_Directions_
Below are records; reproduce exactly the lines from the first through the one containing "mime_types_err".

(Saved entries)
****************
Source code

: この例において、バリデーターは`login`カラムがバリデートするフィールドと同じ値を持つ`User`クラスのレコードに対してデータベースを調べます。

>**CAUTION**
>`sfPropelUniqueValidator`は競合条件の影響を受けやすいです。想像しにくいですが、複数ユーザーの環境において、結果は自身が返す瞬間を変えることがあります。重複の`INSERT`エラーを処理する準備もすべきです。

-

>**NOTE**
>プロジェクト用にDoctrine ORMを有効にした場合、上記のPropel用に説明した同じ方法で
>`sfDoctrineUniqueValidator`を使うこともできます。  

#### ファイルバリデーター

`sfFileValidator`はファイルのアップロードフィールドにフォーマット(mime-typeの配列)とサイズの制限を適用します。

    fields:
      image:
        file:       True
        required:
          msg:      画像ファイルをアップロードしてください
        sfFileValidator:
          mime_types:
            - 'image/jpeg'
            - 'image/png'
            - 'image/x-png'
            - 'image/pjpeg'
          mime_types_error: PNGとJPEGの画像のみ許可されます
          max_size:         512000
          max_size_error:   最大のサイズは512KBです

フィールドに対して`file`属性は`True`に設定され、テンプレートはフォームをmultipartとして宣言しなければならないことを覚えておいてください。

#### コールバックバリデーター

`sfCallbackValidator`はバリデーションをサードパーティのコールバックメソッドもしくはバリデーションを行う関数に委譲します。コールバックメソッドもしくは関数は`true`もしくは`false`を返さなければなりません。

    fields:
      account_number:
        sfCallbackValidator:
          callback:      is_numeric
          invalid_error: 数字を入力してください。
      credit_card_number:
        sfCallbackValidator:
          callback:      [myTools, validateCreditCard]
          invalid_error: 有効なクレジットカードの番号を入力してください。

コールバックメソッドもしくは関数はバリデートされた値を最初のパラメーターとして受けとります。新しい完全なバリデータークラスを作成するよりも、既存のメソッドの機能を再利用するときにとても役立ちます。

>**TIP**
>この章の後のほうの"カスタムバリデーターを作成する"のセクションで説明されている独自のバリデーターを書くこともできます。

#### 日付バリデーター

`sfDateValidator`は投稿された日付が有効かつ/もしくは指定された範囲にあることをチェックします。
****************
_Result of the task_
Source code

: この例において、バリデーターは`login`カラムがバリデートするフィールドと同じ値を持つ`User`クラスのレコードに対してデータベースを調べます。

>**CAUTION**
>`sfPropelUniqueValidator`は競合条件の影響を受けやすいです。想像しにくいですが、複数ユーザーの環境において、結果は自身が返す瞬間を変えることがあります。重複の`INSERT`エラーを処理する準備もすべきです。

-

>**NOTE**
>プロジェクト用にDoctrine ORMを有効にした場合、上記のPropel用に説明した同じ方法で
>`sfDoctrineUniqueValidator`を使うこともできます。  

#### ファイルバリデーター

`sfFileValidator`はファイルのアップロードフィールドにフォーマット(mime-typeの配列)とサイズの制限を適用します。

    fields:
      image:
        file:       True
        required:
          msg:      画像ファイルをアップロードしてください
        sfFileValidator:
          mime_types:
            - 'image/jpeg'
            - 'image/png'
            - 'image/x-png'
            - 'image/pjpeg'
          mime_types_error: PNGとJPEGの画像のみ許可されます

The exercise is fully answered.